* [EXERCISE OBJECTIVE]:
Using the listing below, output only the lines from the one that contains "## Contributing to this project" through the one that contains "- [adan](https://github.com/adan2911)", inclusive, exactly as given and without images.

* [RECORDS FOR PROCESSING]:
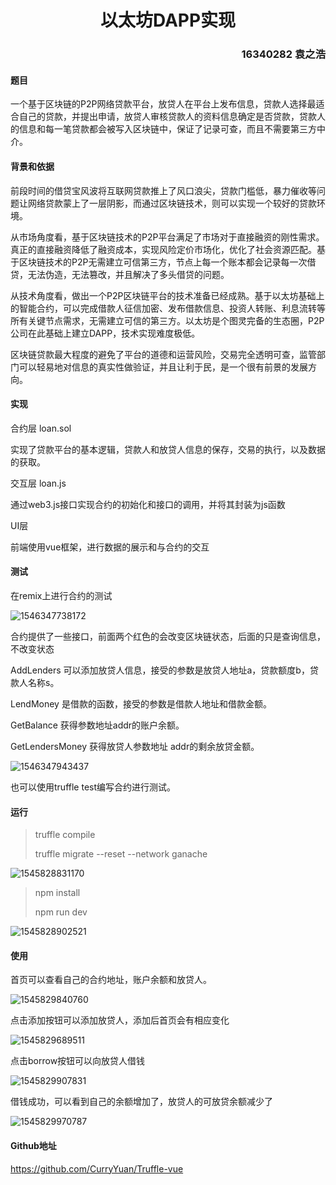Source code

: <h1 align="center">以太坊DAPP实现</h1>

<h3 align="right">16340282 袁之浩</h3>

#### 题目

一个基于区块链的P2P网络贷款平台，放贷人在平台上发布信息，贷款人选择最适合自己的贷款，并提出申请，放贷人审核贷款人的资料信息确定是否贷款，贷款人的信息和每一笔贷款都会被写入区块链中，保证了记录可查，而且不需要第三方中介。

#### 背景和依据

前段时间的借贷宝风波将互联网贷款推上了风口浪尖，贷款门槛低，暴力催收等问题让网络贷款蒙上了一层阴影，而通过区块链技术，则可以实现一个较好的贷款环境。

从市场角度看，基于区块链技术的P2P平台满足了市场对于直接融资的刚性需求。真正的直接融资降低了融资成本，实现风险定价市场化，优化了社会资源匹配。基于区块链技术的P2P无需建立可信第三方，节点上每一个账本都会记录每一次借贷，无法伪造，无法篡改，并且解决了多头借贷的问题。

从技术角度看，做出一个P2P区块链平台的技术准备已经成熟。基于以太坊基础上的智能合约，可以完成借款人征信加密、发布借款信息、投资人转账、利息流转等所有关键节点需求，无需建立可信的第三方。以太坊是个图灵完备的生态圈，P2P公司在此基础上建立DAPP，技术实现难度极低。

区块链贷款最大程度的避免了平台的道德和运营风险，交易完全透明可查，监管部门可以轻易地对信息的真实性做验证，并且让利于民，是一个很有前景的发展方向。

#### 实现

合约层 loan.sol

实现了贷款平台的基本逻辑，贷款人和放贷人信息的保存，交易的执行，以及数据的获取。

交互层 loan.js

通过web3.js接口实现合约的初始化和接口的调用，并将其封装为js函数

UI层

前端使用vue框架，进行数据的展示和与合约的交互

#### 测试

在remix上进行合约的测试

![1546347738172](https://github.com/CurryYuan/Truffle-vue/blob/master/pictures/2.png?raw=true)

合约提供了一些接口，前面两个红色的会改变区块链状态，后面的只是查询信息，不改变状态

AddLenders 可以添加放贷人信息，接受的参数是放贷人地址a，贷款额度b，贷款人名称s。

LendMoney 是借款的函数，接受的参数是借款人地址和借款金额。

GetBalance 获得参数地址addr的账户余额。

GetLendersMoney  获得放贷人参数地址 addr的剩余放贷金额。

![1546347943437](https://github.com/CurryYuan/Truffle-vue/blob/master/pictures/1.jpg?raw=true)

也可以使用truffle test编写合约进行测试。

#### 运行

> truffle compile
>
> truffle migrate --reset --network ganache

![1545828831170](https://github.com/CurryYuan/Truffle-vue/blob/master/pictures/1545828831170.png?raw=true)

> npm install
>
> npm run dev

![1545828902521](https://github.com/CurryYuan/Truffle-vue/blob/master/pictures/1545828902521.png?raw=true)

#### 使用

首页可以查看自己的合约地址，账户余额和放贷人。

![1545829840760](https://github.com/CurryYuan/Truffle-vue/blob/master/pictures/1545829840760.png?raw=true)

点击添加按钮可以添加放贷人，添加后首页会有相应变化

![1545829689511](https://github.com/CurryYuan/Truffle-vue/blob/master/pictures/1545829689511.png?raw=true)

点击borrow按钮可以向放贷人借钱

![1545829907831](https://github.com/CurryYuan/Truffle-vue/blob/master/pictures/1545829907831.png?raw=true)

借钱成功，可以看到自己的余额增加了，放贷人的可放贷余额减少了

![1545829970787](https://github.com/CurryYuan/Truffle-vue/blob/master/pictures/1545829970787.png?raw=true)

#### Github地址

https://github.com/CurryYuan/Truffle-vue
--
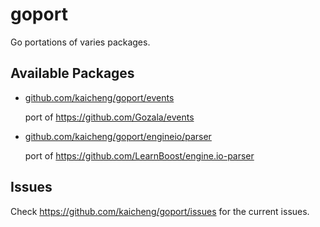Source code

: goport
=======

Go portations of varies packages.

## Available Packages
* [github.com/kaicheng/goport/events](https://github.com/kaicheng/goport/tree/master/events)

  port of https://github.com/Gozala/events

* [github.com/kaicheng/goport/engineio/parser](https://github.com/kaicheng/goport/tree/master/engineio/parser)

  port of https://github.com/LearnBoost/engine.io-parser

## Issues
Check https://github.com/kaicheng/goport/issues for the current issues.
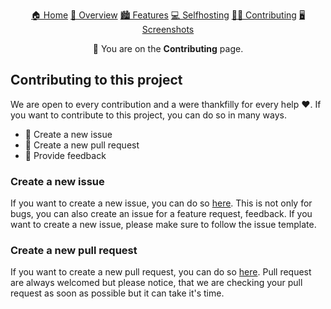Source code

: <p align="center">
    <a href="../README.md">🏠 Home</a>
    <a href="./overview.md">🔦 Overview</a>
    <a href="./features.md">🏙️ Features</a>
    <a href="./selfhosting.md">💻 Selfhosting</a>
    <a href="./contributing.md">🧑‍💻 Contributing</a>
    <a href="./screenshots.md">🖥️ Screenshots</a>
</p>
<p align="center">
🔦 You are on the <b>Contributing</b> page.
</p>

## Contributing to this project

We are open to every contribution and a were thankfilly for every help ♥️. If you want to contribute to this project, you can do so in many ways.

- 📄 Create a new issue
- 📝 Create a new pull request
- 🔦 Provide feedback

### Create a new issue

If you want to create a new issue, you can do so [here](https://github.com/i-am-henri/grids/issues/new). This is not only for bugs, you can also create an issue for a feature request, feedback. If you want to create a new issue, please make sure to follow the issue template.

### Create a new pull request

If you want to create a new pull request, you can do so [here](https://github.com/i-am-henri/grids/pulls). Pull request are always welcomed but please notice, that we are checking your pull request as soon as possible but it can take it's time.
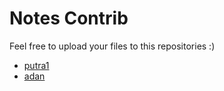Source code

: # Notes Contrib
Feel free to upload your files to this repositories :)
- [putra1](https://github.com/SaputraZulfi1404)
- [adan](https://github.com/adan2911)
==
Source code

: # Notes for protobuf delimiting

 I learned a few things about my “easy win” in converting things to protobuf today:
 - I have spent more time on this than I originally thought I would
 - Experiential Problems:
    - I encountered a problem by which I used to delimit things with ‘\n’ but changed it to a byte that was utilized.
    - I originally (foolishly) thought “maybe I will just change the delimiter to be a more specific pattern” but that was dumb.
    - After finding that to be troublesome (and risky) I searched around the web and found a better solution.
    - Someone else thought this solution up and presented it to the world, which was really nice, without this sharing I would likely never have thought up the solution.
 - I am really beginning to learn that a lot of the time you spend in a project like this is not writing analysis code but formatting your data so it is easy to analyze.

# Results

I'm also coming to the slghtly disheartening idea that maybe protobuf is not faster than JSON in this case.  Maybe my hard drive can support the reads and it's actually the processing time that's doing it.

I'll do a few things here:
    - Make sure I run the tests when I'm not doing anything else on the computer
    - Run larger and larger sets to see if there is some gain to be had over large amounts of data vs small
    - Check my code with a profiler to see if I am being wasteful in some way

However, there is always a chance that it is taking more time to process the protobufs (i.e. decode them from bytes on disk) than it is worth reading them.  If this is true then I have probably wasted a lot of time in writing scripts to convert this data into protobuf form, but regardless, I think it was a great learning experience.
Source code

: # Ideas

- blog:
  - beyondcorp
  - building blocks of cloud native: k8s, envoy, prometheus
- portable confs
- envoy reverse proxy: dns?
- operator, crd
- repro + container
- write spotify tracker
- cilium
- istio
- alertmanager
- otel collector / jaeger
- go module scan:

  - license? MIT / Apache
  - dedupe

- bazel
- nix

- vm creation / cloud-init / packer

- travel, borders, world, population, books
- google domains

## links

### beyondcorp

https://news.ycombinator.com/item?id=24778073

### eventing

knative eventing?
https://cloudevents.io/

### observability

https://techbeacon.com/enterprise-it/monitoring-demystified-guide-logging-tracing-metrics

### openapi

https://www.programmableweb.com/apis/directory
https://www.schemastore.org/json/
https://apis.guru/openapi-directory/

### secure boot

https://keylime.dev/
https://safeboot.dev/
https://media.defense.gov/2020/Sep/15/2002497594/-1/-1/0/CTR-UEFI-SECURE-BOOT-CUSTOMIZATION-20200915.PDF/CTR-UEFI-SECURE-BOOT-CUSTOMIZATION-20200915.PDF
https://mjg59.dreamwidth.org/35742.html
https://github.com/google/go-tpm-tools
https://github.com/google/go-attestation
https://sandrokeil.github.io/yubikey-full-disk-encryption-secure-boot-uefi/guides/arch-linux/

* [ANSWER TO THIS PROBLEM]:
## Contributing to this project

We are open to every contribution and a were thankfilly for every help ♥️. If you want to contribute to this project, you can do so in many ways.

- 📄 Create a new issue
- 📝 Create a new pull request
- 🔦 Provide feedback

### Create a new issue

If you want to create a new issue, you can do so [here](https://github.com/i-am-henri/grids/issues/new). This is not only for bugs, you can also create an issue for a feature request, feedback. If you want to create a new issue, please make sure to follow the issue template.

### Create a new pull request

If you want to create a new pull request, you can do so [here](https://github.com/i-am-henri/grids/pulls). Pull request are always welcomed but please notice, that we are checking your pull request as soon as possible but it can take it's time.
Source code

: # Notes Contrib
Feel free to upload your files to this repositories :)
- [putra1](https://github.com/SaputraZulfi1404)
- [adan](https://github.com/adan2911)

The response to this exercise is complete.